KEY IDEA: Today some pharma CEO’s will go to Congressional Hill to answer questions about high drug prices. Politicians are conducting this charade because they want to give voters the idea that “they care” and that they are doing something. What won’t be discussed are the real reasons American healthcare is the most expensive in the world with poor results.

  • Catalyst CEO Patrick McEnany is now building his stand around the FDA approval of the $375,000 annual price tag it has slapped on its newly approved drug Firdapse.
  • “We believe that the pricing of our product is in line with the pricing of other products that provide significant clinical benefits” according to their CEO.
  • The CEO also says the company will do whatever they can to limit patients’ out of pocket cost but the damage is already done.

IN SUMMARY: According to a recent study in Scientific American, ” the FDA’s assumption that more risk information leads to greater concern about risk is misplaced. Across six experiments, comprising of over 3000 US participants, we reliably find that when drug commercials include all side effects (both major and minor), in line with the FDA’s regulations, consumers’ judged the overall severity of drug side effects to be lower than when exposed to only major side effects. This lowered assessment of severity led consumers to prefer the drug more—and made them willing to pay more for the drug”. This, to say the least, is a hugely flawed study.

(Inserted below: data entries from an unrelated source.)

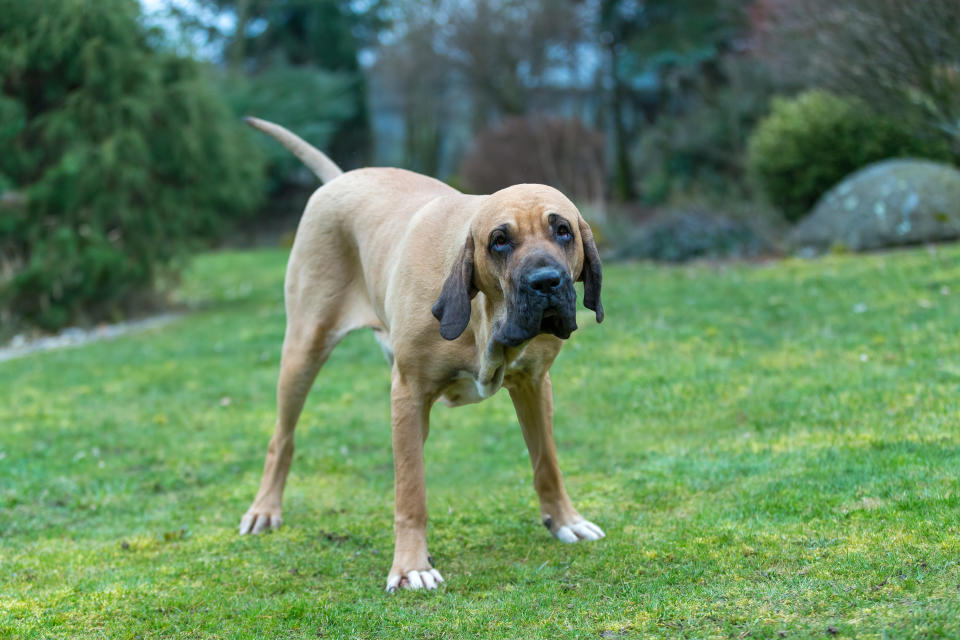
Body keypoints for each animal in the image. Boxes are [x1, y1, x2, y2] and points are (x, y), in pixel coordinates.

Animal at [236, 117, 604, 592]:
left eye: (563, 231)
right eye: (499, 241)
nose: (546, 282)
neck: (484, 316)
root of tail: (340, 178)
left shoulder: (534, 384)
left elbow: (547, 461)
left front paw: (564, 520)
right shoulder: (408, 393)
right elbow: (411, 491)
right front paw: (411, 565)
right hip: (303, 349)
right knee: (281, 438)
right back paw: (265, 508)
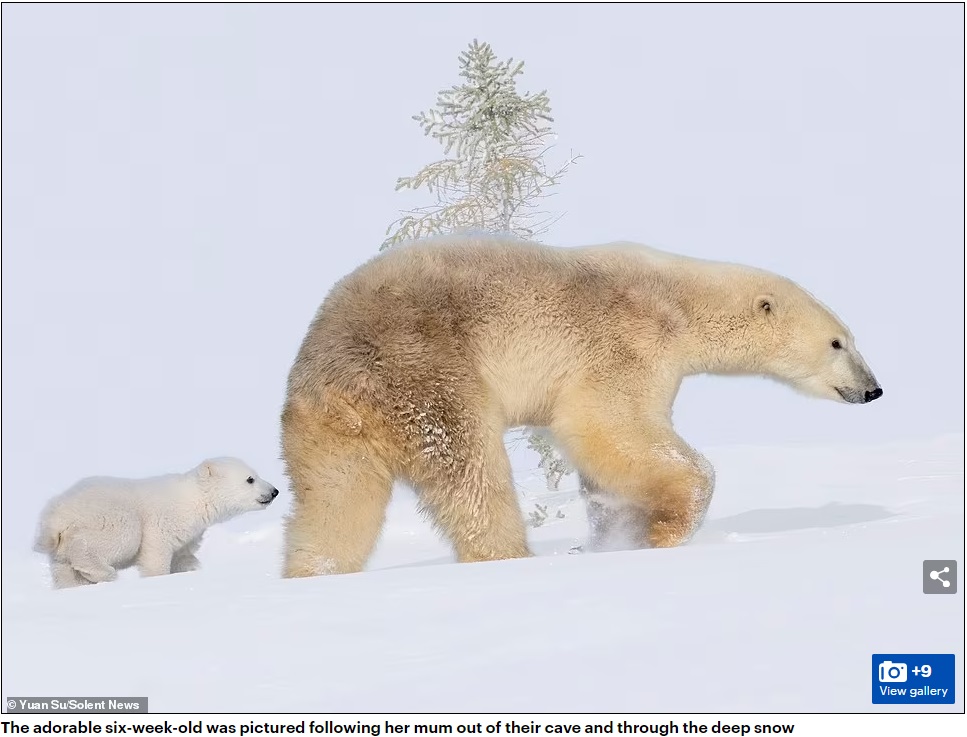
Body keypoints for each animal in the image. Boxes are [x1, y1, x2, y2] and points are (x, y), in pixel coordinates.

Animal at [34, 458, 280, 588]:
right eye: (250, 479)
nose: (274, 491)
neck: (192, 498)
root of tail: (56, 514)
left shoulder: (191, 533)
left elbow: (183, 555)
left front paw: (193, 570)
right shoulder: (164, 519)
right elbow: (156, 552)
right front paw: (158, 578)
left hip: (59, 546)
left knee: (62, 569)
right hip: (109, 517)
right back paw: (102, 573)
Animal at [280, 236, 884, 576]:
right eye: (839, 343)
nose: (873, 388)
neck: (678, 301)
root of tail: (327, 369)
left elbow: (606, 473)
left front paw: (619, 537)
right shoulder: (625, 340)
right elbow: (612, 426)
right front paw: (665, 533)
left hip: (329, 428)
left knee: (335, 503)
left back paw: (313, 573)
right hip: (424, 370)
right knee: (472, 472)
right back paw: (511, 558)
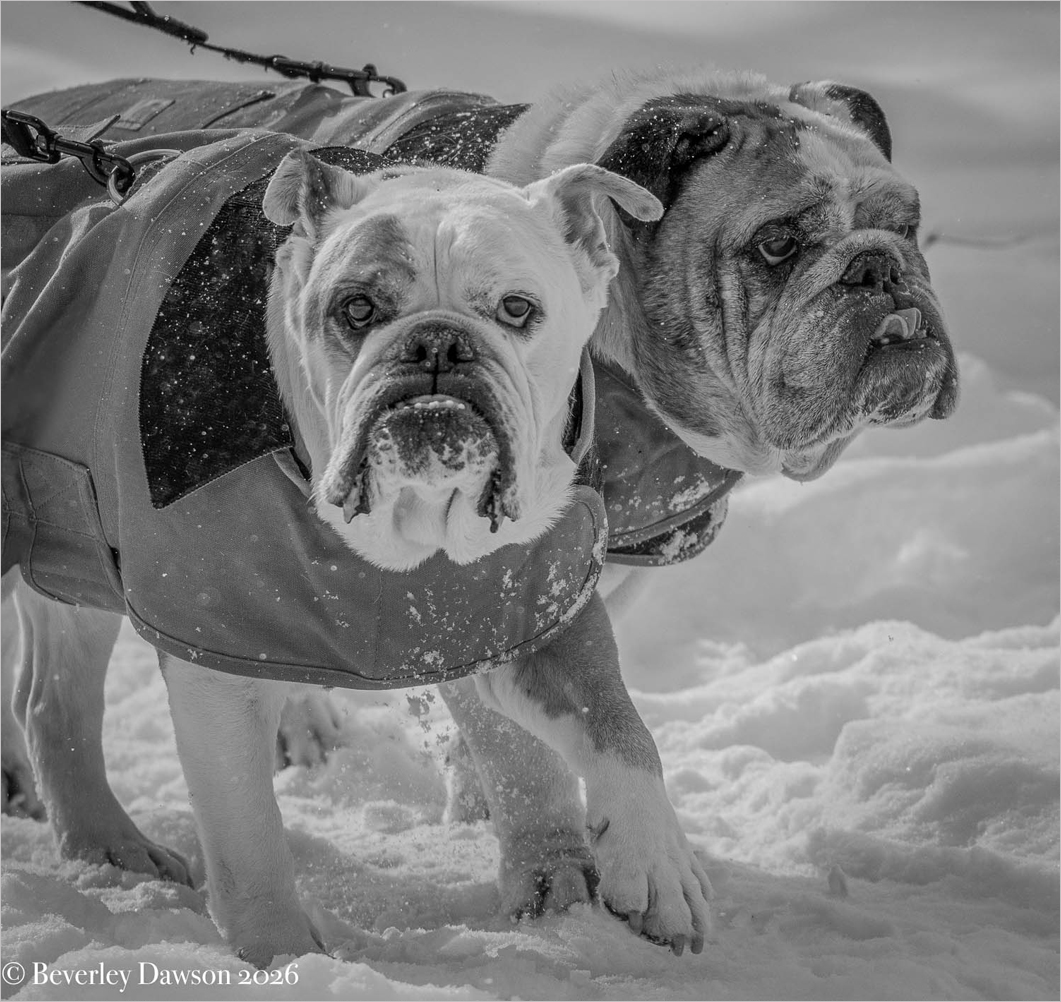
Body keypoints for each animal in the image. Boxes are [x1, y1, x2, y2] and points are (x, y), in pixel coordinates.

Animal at [2, 67, 958, 959]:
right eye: (777, 243)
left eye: (907, 225)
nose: (878, 265)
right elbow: (510, 752)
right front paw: (546, 871)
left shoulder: (542, 586)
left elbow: (610, 725)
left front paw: (635, 858)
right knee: (56, 697)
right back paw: (106, 843)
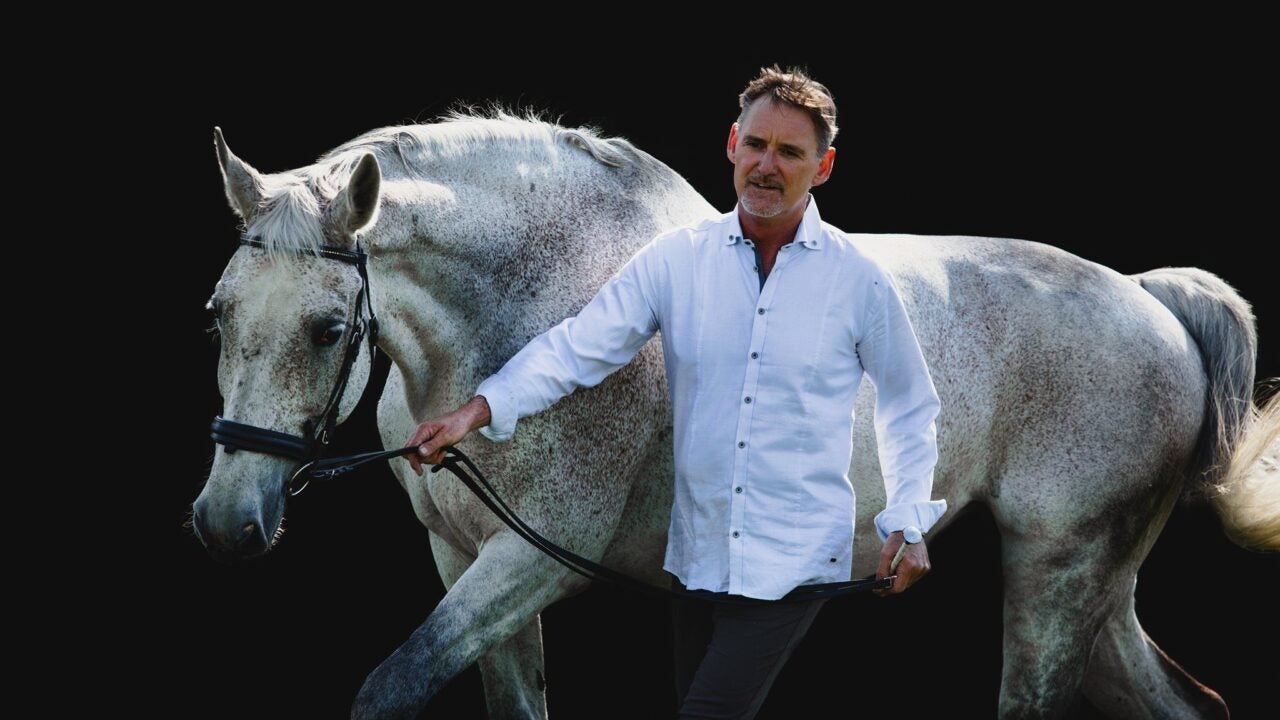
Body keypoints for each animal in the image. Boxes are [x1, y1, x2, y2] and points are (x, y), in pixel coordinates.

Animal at [191, 110, 1279, 719]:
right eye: (217, 313)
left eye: (330, 327)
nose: (225, 523)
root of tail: (1151, 300)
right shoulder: (459, 558)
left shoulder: (531, 562)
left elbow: (390, 686)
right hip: (1093, 586)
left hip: (1056, 575)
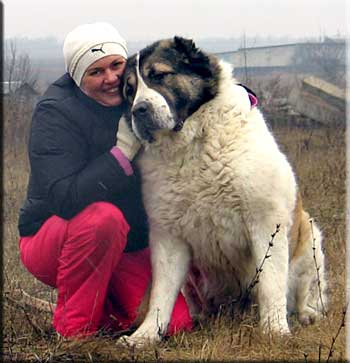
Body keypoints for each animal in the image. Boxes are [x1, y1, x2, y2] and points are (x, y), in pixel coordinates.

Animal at [119, 37, 326, 346]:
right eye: (129, 91)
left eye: (160, 75)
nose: (138, 110)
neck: (193, 144)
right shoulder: (168, 236)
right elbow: (161, 294)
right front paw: (144, 337)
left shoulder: (266, 224)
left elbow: (271, 284)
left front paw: (275, 331)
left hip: (310, 236)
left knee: (303, 292)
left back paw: (306, 315)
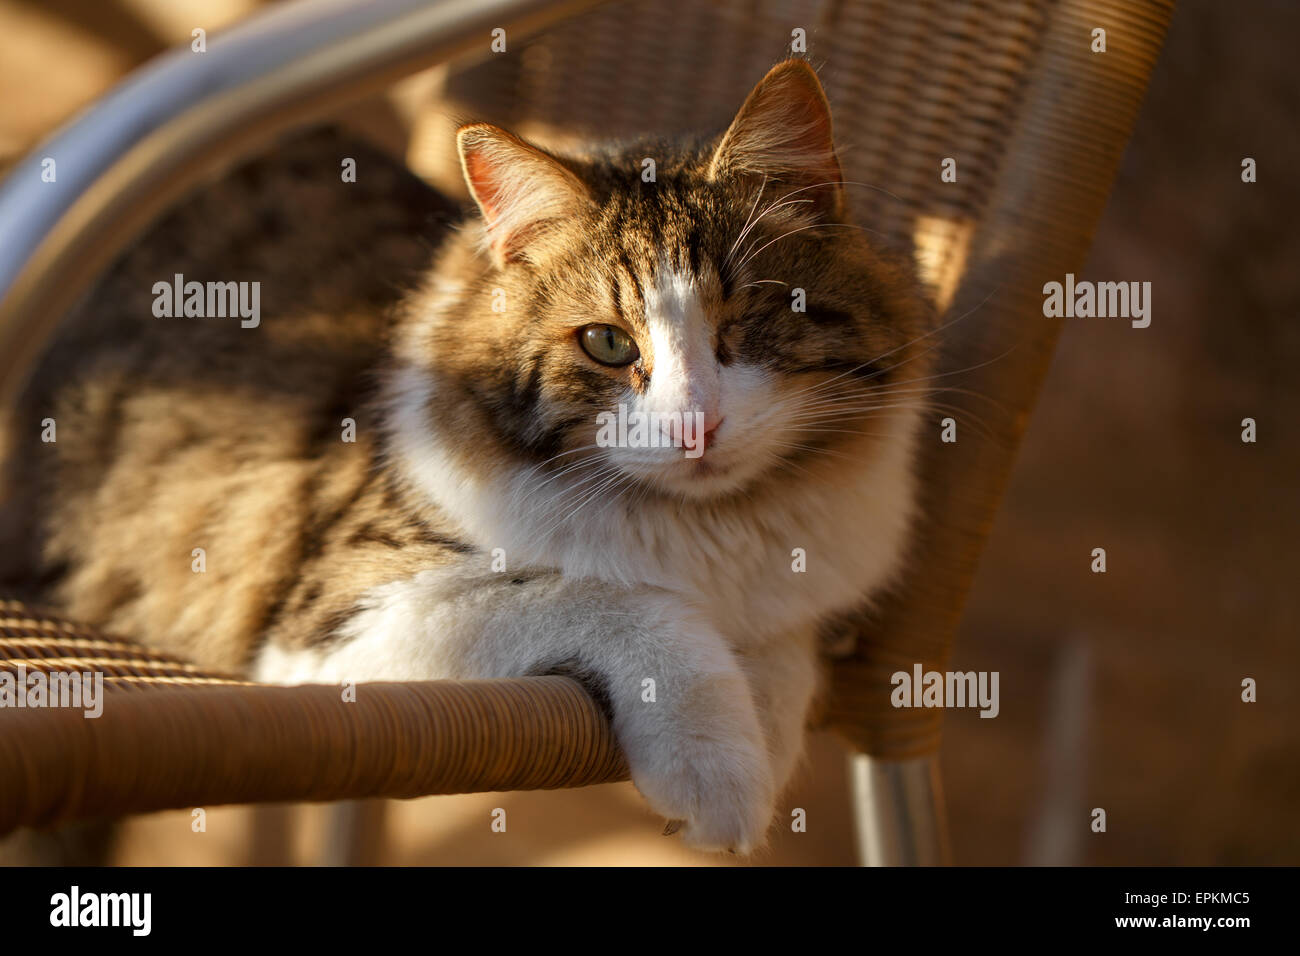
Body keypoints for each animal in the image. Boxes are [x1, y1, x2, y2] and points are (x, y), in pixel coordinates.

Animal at [0, 57, 935, 853]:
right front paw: (720, 771)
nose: (695, 428)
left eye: (747, 322)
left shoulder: (798, 598)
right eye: (606, 343)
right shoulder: (334, 622)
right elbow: (622, 601)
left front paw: (763, 734)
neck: (710, 536)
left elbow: (783, 656)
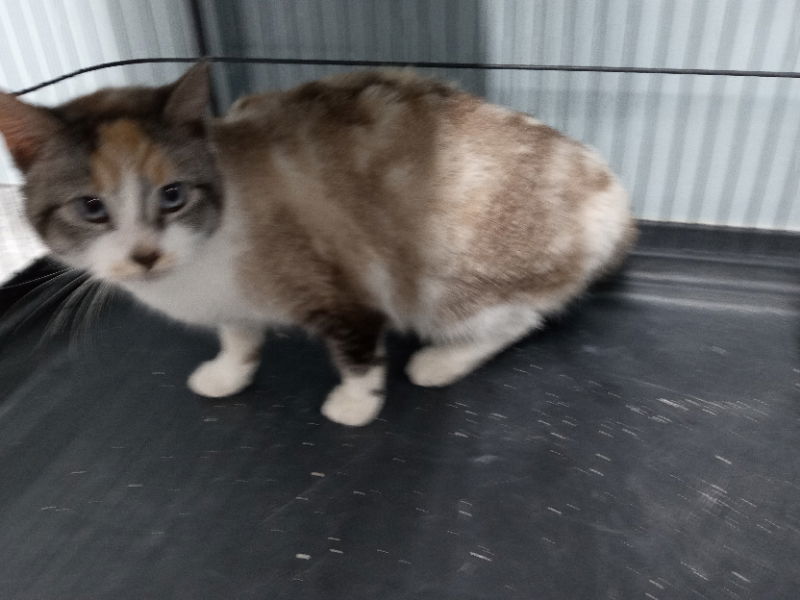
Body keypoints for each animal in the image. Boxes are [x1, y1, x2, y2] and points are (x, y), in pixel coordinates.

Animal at [1, 64, 636, 426]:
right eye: (91, 208)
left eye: (173, 195)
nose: (145, 256)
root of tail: (613, 196)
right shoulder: (231, 305)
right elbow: (238, 336)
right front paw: (226, 376)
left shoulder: (348, 294)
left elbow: (356, 354)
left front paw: (354, 408)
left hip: (446, 282)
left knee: (520, 318)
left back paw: (437, 362)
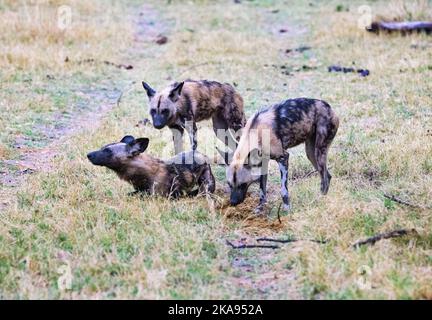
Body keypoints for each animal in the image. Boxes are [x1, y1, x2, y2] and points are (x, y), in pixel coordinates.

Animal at [87, 135, 215, 198]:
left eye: (108, 151)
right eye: (103, 147)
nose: (88, 154)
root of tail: (201, 154)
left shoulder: (154, 196)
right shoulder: (140, 191)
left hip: (206, 186)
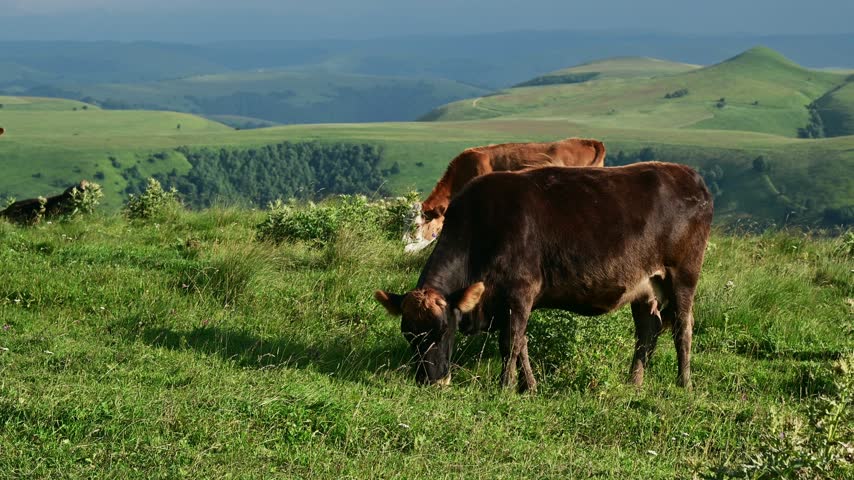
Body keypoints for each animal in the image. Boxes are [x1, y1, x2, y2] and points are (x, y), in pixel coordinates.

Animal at [377, 162, 713, 392]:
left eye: (445, 329)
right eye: (408, 334)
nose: (430, 380)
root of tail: (688, 175)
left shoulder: (519, 292)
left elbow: (511, 343)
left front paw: (505, 387)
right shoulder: (512, 302)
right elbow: (522, 342)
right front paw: (529, 386)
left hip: (683, 275)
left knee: (683, 327)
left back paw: (684, 383)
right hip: (644, 287)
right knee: (647, 330)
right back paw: (634, 382)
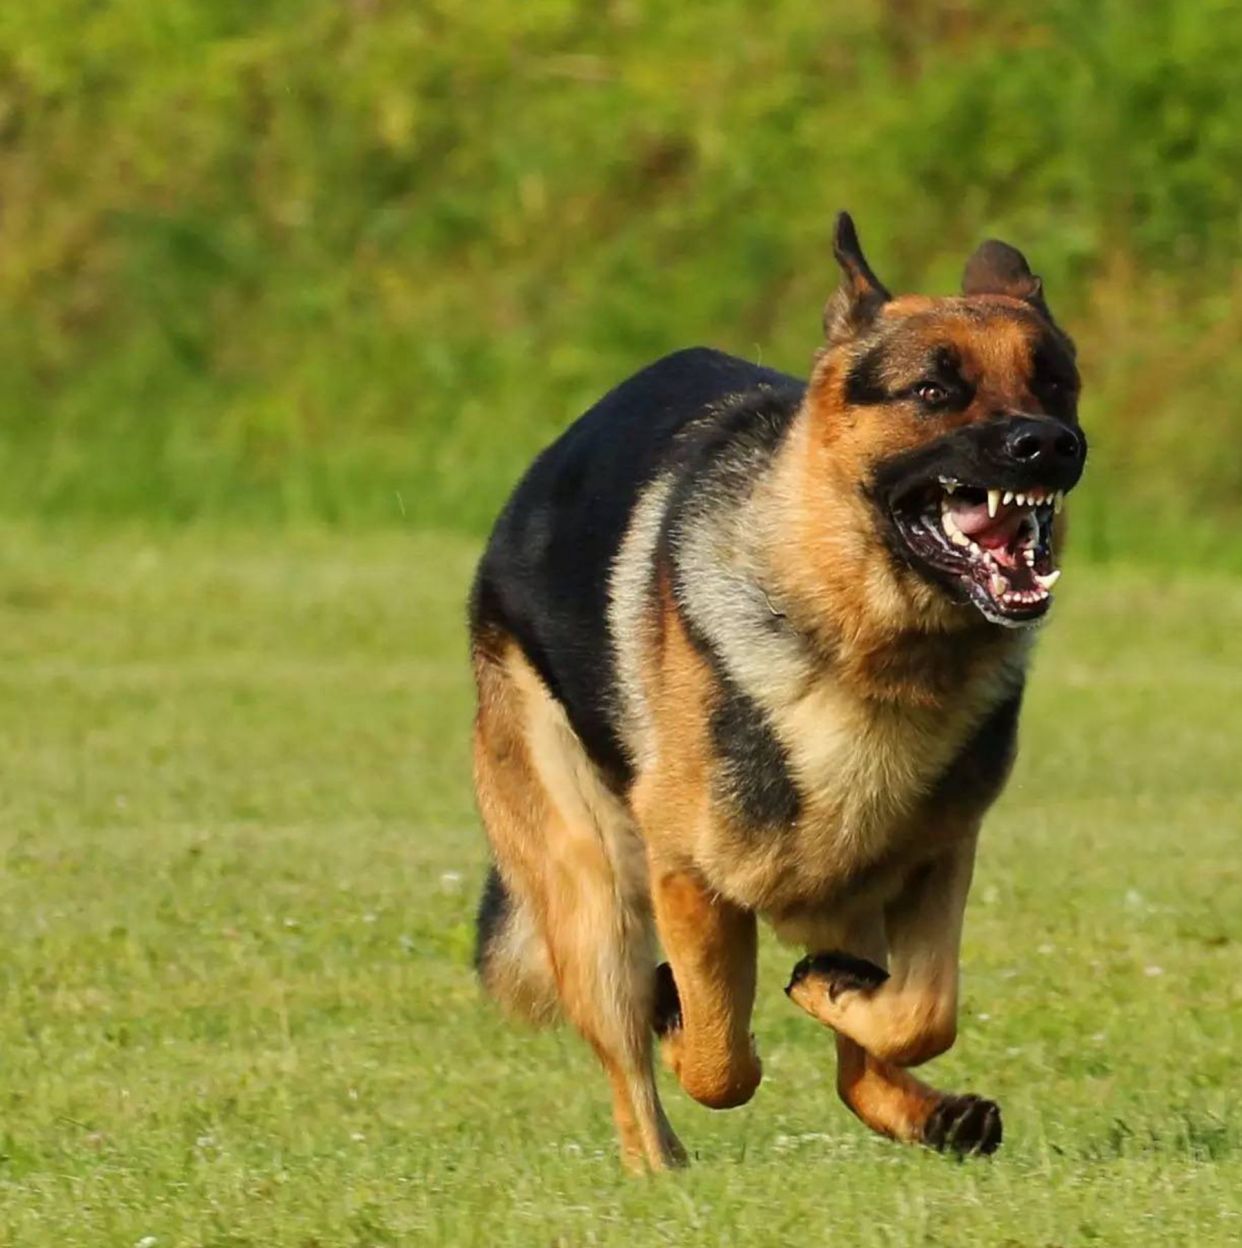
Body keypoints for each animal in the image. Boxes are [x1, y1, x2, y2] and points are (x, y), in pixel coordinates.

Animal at [466, 214, 1088, 1168]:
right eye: (934, 391)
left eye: (1054, 381)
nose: (1049, 444)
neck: (868, 650)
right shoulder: (690, 880)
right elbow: (721, 1062)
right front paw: (687, 1026)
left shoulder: (937, 857)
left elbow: (923, 1015)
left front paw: (838, 998)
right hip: (592, 888)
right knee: (631, 1063)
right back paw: (661, 1157)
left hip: (839, 892)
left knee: (860, 1058)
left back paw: (921, 1101)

  • Our high cost of care and modest health outcomes will remain stubbornly fixed unless our behavior changes.
  •  Nearly 40% of Americans were considered obese in 2015 and 2016, a significant increase from 2007 and 2008.
  • 2016 study published in the Journal of the AMA found that only 2% of Americans met the ideal dietary guidelines adopted by the American Heart Association.
  • In a 2015 survey, 28% of American adults that they did not participate in the past year in any of 104 listed physical activities and were considered “totally sedentary.”
  • Doctors are increasingly worried about loneliness.
  • Vivek Murthy, a former surgeon-general of the United States, called loneliness an epidemic, likening its impact on health to obesity or smoking 15 cigarettes per day.
  • A study found that in America people always or often feel lonely.
  • A study published in 2010 using this scale estimated that 35% of Americans over 45 were lonely.

IN SUMMARY: Amazon’s decision to pull out of New York is a lesson for EVERY corporation. The retail giant’s expansion in New York encountered opposition in no small part because of growing frustration with corporate America and their huge tax breaks. With the media consistently highlighting “pharma greed” people, and politicians, are going to point fingers at big pharma.

  • Pharma continues to be portrayed as the villain in pricing but there are other villains who are escaping scrutiny.
  • The 5 largest conglomerates combining health insurance and pharmacy benefits are on track this year to be bigger than the 5 preeminent tech companies.
  • Half of people in fair to poor health are uninsured or struggle with affordability.
  • Annual family premiums for employer-sponsored health insurance rose five percent to an average $19,616 this year, extending a seven-year run of moderate increases.